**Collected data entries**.
··········

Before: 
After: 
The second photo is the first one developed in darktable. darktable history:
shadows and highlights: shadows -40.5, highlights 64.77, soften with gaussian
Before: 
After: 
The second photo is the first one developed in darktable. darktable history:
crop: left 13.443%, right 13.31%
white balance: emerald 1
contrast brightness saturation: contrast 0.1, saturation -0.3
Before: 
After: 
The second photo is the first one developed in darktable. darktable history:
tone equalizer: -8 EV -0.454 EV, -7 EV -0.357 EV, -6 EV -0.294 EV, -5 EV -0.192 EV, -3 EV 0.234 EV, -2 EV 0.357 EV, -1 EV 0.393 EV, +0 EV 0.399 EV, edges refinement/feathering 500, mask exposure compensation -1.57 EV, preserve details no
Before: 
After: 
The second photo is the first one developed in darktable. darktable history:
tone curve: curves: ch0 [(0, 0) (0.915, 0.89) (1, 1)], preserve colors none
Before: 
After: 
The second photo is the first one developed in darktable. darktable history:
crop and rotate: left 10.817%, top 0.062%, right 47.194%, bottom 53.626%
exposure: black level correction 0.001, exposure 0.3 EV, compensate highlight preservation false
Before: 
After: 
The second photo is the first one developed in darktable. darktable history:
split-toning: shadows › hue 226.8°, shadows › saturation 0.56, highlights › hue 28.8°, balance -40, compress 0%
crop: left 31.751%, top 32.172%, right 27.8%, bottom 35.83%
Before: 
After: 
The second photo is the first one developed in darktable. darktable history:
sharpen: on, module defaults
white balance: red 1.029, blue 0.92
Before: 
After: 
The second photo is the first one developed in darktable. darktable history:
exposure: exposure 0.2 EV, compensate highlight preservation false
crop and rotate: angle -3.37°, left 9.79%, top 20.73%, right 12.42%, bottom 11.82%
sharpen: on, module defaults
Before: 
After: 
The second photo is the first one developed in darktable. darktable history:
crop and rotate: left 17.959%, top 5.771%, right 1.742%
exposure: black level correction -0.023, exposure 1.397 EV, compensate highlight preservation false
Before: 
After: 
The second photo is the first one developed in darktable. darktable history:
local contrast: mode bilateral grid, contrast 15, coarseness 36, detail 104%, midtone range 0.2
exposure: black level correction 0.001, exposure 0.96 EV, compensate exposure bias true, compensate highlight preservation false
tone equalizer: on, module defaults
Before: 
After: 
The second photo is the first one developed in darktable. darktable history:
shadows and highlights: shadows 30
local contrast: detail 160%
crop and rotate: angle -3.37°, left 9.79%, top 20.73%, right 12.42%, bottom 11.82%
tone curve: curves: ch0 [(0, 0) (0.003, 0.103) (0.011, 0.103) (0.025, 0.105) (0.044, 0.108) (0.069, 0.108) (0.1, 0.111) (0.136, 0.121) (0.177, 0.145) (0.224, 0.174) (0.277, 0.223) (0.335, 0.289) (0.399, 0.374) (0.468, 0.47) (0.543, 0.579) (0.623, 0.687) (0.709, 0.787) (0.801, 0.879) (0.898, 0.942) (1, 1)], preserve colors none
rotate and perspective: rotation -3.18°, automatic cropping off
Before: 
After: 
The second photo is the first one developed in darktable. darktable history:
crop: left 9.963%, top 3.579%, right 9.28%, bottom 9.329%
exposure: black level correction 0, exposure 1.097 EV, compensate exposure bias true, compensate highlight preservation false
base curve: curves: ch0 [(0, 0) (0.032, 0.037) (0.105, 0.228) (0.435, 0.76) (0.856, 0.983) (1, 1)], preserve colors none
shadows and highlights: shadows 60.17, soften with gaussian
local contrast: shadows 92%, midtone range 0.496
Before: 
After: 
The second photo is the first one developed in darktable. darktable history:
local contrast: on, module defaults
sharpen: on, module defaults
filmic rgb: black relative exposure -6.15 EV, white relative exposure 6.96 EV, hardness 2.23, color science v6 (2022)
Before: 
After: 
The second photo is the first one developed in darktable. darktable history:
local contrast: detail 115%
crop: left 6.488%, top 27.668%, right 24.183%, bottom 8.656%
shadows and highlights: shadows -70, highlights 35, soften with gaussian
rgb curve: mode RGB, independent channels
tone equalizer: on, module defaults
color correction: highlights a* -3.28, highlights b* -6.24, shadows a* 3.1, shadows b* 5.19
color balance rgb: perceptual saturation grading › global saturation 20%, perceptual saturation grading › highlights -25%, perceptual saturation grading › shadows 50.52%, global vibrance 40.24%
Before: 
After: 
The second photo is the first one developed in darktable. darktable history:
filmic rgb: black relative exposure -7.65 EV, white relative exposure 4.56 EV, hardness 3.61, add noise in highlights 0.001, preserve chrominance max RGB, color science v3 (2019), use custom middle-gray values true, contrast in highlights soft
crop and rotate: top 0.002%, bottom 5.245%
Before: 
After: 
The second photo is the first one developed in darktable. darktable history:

··········

**Task**. Copy every one of the lines above word for word, from the first to the last.

**Completed task**.
Before: 
After: 
The second photo is the first one developed in darktable. darktable history:
shadows and highlights: shadows -40.5, highlights 64.77, soften with gaussian
Before: 
After: 
The second photo is the first one developed in darktable. darktable history:
crop: left 13.443%, right 13.31%
white balance: emerald 1
contrast brightness saturation: contrast 0.1, saturation -0.3
Before: 
After: 
The second photo is the first one developed in darktable. darktable history:
tone equalizer: -8 EV -0.454 EV, -7 EV -0.357 EV, -6 EV -0.294 EV, -5 EV -0.192 EV, -3 EV 0.234 EV, -2 EV 0.357 EV, -1 EV 0.393 EV, +0 EV 0.399 EV, edges refinement/feathering 500, mask exposure compensation -1.57 EV, preserve details no
Before: 
After: 
The second photo is the first one developed in darktable. darktable history:
tone curve: curves: ch0 [(0, 0) (0.915, 0.89) (1, 1)], preserve colors none
Before: 
After: 
The second photo is the first one developed in darktable. darktable history:
crop and rotate: left 10.817%, top 0.062%, right 47.194%, bottom 53.626%
exposure: black level correction 0.001, exposure 0.3 EV, compensate highlight preservation false
Before: 
After: 
The second photo is the first one developed in darktable. darktable history:
split-toning: shadows › hue 226.8°, shadows › saturation 0.56, highlights › hue 28.8°, balance -40, compress 0%
crop: left 31.751%, top 32.172%, right 27.8%, bottom 35.83%
Before: 
After: 
The second photo is the first one developed in darktable. darktable history:
sharpen: on, module defaults
white balance: red 1.029, blue 0.92
Before: 
After: 
The second photo is the first one developed in darktable. darktable history:
exposure: exposure 0.2 EV, compensate highlight preservation false
crop and rotate: angle -3.37°, left 9.79%, top 20.73%, right 12.42%, bottom 11.82%
sharpen: on, module defaults
Before: 
After: 
The second photo is the first one developed in darktable. darktable history:
crop and rotate: left 17.959%, top 5.771%, right 1.742%
exposure: black level correction -0.023, exposure 1.397 EV, compensate highlight preservation false
Before: 
After: 
The second photo is the first one developed in darktable. darktable history:
local contrast: mode bilateral grid, contrast 15, coarseness 36, detail 104%, midtone range 0.2
exposure: black level correction 0.001, exposure 0.96 EV, compensate exposure bias true, compensate highlight preservation false
tone equalizer: on, module defaults
Before: 
After: 
The second photo is the first one developed in darktable. darktable history:
shadows and highlights: shadows 30
local contrast: detail 160%
crop and rotate: angle -3.37°, left 9.79%, top 20.73%, right 12.42%, bottom 11.82%
tone curve: curves: ch0 [(0, 0) (0.003, 0.103) (0.011, 0.103) (0.025, 0.105) (0.044, 0.108) (0.069, 0.108) (0.1, 0.111) (0.136, 0.121) (0.177, 0.145) (0.224, 0.174) (0.277, 0.223) (0.335, 0.289) (0.399, 0.374) (0.468, 0.47) (0.543, 0.579) (0.623, 0.687) (0.709, 0.787) (0.801, 0.879) (0.898, 0.942) (1, 1)], preserve colors none
rotate and perspective: rotation -3.18°, automatic cropping off
Before: 
After: 
The second photo is the first one developed in darktable. darktable history:
crop: left 9.963%, top 3.579%, right 9.28%, bottom 9.329%
exposure: black level correction 0, exposure 1.097 EV, compensate exposure bias true, compensate highlight preservation false
base curve: curves: ch0 [(0, 0) (0.032, 0.037) (0.105, 0.228) (0.435, 0.76) (0.856, 0.983) (1, 1)], preserve colors none
shadows and highlights: shadows 60.17, soften with gaussian
local contrast: shadows 92%, midtone range 0.496
Before: 
After: 
The second photo is the first one developed in darktable. darktable history:
local contrast: on, module defaults
sharpen: on, module defaults
filmic rgb: black relative exposure -6.15 EV, white relative exposure 6.96 EV, hardness 2.23, color science v6 (2022)
Before: 
After: 
The second photo is the first one developed in darktable. darktable history:
local contrast: detail 115%
crop: left 6.488%, top 27.668%, right 24.183%, bottom 8.656%
shadows and highlights: shadows -70, highlights 35, soften with gaussian
rgb curve: mode RGB, independent channels
tone equalizer: on, module defaults
color correction: highlights a* -3.28, highlights b* -6.24, shadows a* 3.1, shadows b* 5.19
color balance rgb: perceptual saturation grading › global saturation 20%, perceptual saturation grading › highlights -25%, perceptual saturation grading › shadows 50.52%, global vibrance 40.24%
Before: 
After: 
The second photo is the first one developed in darktable. darktable history:
filmic rgb: black relative exposure -7.65 EV, white relative exposure 4.56 EV, hardness 3.61, add noise in highlights 0.001, preserve chrominance max RGB, color science v3 (2019), use custom middle-gray values true, contrast in highlights soft
crop and rotate: top 0.002%, bottom 5.245%
Before: 
After: 
The second photo is the first one developed in darktable. darktable history:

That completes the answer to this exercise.